The Covid-19 pandemic is a rapidly moving challenge. As countries and states scramble to meet this challenge in different ways, it can be difficult to follow and understand the data. Epidemiologists build models that incorporate a number of factors. But these are complex and must be updated as the data evolve.
As is often the case with data, the most extreme cases are both the most interesting and the ones that prompt action. In the pandemic, we want to know about places that have been particularly successful in managing the challenge (so that perhaps we can learn from them) and places whose failures are out of line (so that perhaps they can improve). But extreme cases are just the ones that models struggle to account for.
To identify a case as extraordinary, we must compare it to a base model. After all, there will always be a country with the most Covid cases. The question of interest is whether it has more cases than we should expect of the Covid leader.
In this note, we suggest a simple graphical tool based on a regularity in counted data that applies widely but does not depend on theory or require any special conditions. Figure 1 shows an example.
Figure 1: Number of Covid cases (plotted on a log scale) vs the rank for 171 countries of the world. (Data on 6 November 2020 from CNN.)
Figure 1 plots the frequency of the reported number of Covid cases (on a log scale) in each of 171 countries of the world vs the rank of these counts. Remarkably, the body of the plot is quite linear. And it is this regularity that makes the three points plotted in red stand out — not just as countries with more cases of Covid-19, but as countries with substantially more cases than we should expect. (Keep in mind the logarithmic scaling of the y-axis.) That suggests a different process or circumstance. In fact, those outliers are (in order from bottom to top) Brazil, India, and the United States. We know from news reports that all three of those countries have had policies for dealing with the pandemic that differ from the approach taken by most other countries of the world. The plot suggests that the failure of those approaches has had unfortunate consequences.

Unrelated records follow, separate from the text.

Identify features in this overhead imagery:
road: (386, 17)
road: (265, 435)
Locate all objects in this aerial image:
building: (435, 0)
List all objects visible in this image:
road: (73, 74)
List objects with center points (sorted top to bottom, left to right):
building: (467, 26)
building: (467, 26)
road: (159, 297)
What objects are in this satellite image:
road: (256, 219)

The idea of plotting log counts against rank is an example of what is commonly called Zipf’s law. George Kingsley Zipf (1902-1950) was an American linguist and philologist who studied the occurrences of words in different languages. He discovered that the frequency of words in every language he studied declined from the most commonly used words to those of lesser use in a remarkably regular pattern. He then confirmed the same general pattern on widely disparate data sets. He is the eponymous source for a “law” that lays out his findings more precisely.

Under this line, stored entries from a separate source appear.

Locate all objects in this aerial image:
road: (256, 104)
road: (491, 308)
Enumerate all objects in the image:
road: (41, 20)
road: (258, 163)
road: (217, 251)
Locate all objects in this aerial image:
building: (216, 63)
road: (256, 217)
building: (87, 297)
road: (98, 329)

(The French stenographer Jean-Baptiste Estoup (1868–1950) appears to have noticed the regularity before Zipf. It was also noted in 1913 by German physicist Felix Auerbach (1856–1933).1 It thus is an example of another “law”, Stigler’s law of eponymy, which states that eponymously named laws have usually not been discovered by their namesakes, which he attributes to the sociologist Robert K. Merton.2)
Consider a set of ordered data values x(1) ≥ x(2) ≥ … ≥ x(n) where r is the rank of the x(r) data value in the ordered set.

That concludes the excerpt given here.